Tuesday, April 30, 2013

herbed sweet potato & mushroom hash + baked eggs & blue cheese


I love, love, love how truly simple this dish is.  But don't let its simplicity fool you...it's got big flavor and that, my friends, is what has hubby repeatedly requesting it.  This is one of our go-to weeknight meals, and it is often a quick brunch on the weekends, too.  How's that for versatile?  And what's not to love? Sweet potatoes, mushrooms, red bell, onion and herbs roasted and then dotted with tangy, rich blue cheese, creamy eggs and more flavor fresh herbs to finish.  This is good, simple stuff.


Chop the sweet potato, bell and onion in 1/2 inch dice, and cut the mushrooms into sixths.  Finely chop rosemary.   Toss the veggies in two small skillets or baking dishes (for oven to table serving, another bonus, fewer dishes to wash!). Sprinkle 1 tsp chopped rosemary on each skillet, season with sea salt and fresh cracked pepper, drizzle on olive oil to lightly coat and toss well.  Roast in a 400 degree oven for about 25-30 minutes, until veggies are just about tender.


Remove from oven and make two wells in each skillet with a spoon.  Crumble blue cheese over the top.  Crack eggs individually into a small ramekin and gently place two eggs in each skillet, season eggs with salt and pepper.  Bake for an additional 8-10 minutes, or until the egg whites are set.  We like our yolks runny, and they will continue to cook just a bit after you remove them from the oven while you finish off the herbs.  If you prefer a firmer yolk, and want it cooked all the way through, bake for 15 minutes.  Remove from oven and garnish with chopped fresh parsley and chives.




herbed sweet potato & mushroom hash + baked eggs & blue cheese
(serves 2)

Ingredients:
1 sweet potato, 1/2 inch dice
8-10 white mushrooms, cut into sixths
1/2 red bell, 1/2 inch dice
1/2 red onion, 1/2 inch dice
2 tsp finley chopped fresh rosemary
olive oil
sea salt and fresh cracked pepper
blue cheese, crumbled
4 eggs
chopped fresh parley and chives for garnish

Preheat the oven to 400 degrees.  Chop the sweet potato, bell and onion in 1/2 inch dice, and cut the mushrooms into sixths.  Finely chop rosemary.   Toss the veggies in two small skillets or baking dishes (for oven to table serving, another bonus, fewer dishes to wash!). Sprinkle 1 tsp chopped rosemary on each skillet, season with sea salt and fresh cracked pepper, drizzle on olive oil to lightly coat and toss well.  Roast in oven for about 25-30 minutes, until veggies are just about tender.
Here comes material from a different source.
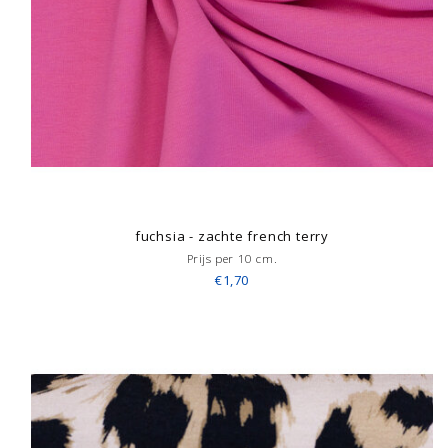
fuchsia - zachte french terry
Prijs per 10 cm.
€1,70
Remove from oven and make two wells in each skillet with a spoon.  Crumble blue cheese over the top of veggie mixture.  Crack eggs individually into a small ramekin and gently place two eggs in each skillet. Season eggs with salt and pepper.  Bake for an additional 8-10 minutes, or until the egg whites are set.  We like our yolks runny, and they will continue to cook just a bit after you remove them from the oven while you finish off the herbs.  If you prefer a firmer yolk, and want it cooked all the way through, bake for 15 minutes.  Remove from oven and garnish with chopped fresh parsley and chives. So good.  So good.  So good.